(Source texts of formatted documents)
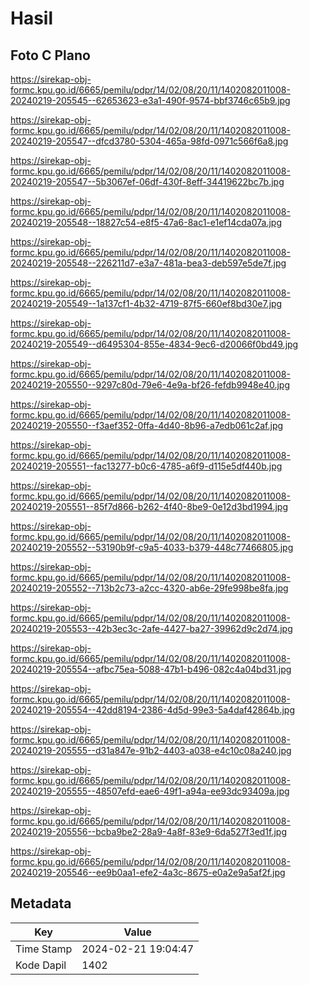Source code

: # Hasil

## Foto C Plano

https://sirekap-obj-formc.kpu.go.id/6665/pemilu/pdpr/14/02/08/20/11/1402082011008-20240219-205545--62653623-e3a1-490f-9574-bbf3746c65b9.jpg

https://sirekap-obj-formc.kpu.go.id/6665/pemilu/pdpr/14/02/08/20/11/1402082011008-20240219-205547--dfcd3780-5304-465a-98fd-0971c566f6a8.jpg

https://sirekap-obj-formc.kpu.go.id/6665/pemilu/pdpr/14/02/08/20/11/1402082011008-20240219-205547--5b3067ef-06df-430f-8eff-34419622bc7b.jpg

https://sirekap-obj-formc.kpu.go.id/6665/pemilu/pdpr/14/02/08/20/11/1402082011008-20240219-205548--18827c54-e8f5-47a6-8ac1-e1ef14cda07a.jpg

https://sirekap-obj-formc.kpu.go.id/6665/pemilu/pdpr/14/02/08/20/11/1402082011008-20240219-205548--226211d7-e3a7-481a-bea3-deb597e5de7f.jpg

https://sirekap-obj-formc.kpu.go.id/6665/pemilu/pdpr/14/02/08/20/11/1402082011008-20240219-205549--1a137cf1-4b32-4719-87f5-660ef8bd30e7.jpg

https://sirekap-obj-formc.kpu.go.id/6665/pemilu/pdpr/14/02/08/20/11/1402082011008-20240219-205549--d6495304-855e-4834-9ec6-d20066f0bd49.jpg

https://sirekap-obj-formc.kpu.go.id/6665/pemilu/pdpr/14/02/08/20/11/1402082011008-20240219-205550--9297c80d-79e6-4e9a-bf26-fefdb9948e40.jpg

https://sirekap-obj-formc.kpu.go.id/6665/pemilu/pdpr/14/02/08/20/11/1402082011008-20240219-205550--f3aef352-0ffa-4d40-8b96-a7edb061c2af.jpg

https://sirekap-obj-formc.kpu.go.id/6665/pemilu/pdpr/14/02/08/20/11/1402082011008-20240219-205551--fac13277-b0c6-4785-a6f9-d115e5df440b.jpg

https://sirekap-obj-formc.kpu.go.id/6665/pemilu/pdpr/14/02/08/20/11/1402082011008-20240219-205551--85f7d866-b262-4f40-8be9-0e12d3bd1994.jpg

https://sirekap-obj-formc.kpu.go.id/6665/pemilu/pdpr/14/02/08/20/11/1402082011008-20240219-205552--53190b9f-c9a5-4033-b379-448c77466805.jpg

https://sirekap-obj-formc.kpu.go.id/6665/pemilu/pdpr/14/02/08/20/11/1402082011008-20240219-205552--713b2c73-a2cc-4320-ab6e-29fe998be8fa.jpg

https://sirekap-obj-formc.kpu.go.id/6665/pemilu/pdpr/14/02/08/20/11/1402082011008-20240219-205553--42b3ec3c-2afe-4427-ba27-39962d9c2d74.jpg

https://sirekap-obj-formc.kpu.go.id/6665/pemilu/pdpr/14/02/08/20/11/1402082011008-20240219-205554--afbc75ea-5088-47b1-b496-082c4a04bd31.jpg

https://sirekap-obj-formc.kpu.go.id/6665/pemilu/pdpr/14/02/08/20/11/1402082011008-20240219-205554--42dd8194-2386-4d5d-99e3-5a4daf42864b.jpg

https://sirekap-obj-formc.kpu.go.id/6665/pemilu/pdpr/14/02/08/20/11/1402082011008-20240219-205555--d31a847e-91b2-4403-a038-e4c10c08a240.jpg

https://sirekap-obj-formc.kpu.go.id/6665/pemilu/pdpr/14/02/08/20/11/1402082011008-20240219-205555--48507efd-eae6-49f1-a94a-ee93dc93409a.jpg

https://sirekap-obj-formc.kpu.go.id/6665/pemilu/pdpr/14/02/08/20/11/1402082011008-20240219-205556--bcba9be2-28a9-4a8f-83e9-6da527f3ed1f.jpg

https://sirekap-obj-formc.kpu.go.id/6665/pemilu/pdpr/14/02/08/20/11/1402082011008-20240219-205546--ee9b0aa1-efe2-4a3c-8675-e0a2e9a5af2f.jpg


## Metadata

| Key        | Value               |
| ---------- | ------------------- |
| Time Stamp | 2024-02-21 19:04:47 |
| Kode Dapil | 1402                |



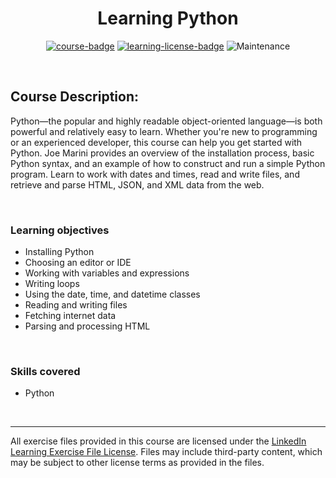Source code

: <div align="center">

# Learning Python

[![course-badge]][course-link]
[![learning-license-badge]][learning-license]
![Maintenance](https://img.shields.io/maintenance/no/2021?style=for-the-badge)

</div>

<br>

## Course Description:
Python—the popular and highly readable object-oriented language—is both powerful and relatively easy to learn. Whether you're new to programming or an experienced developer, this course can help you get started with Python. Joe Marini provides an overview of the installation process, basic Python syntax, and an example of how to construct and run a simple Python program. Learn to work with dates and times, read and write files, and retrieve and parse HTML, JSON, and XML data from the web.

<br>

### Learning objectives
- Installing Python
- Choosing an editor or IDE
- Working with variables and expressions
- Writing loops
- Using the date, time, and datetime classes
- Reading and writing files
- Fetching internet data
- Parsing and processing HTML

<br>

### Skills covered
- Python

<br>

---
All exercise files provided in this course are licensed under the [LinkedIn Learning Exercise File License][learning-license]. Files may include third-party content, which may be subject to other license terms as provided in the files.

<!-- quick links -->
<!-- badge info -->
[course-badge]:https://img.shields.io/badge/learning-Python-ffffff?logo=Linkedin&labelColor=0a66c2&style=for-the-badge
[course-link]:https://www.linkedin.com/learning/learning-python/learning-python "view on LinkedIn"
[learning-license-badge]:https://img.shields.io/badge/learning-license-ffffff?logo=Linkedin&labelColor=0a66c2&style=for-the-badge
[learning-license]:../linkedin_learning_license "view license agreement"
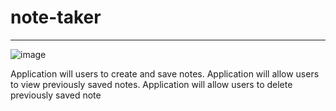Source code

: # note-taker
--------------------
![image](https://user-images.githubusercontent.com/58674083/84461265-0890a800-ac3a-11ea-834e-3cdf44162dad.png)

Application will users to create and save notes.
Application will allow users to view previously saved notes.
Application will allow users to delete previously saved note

- [PROBLEM STATEMENT] Can you copy, unchanged, the lines from the one containing "Application will users" through the end of the items?

- [EXERCISE RESULT]
Application will users to create and save notes.
Application will allow users to view previously saved notes.
Application will allow users to delete previously saved note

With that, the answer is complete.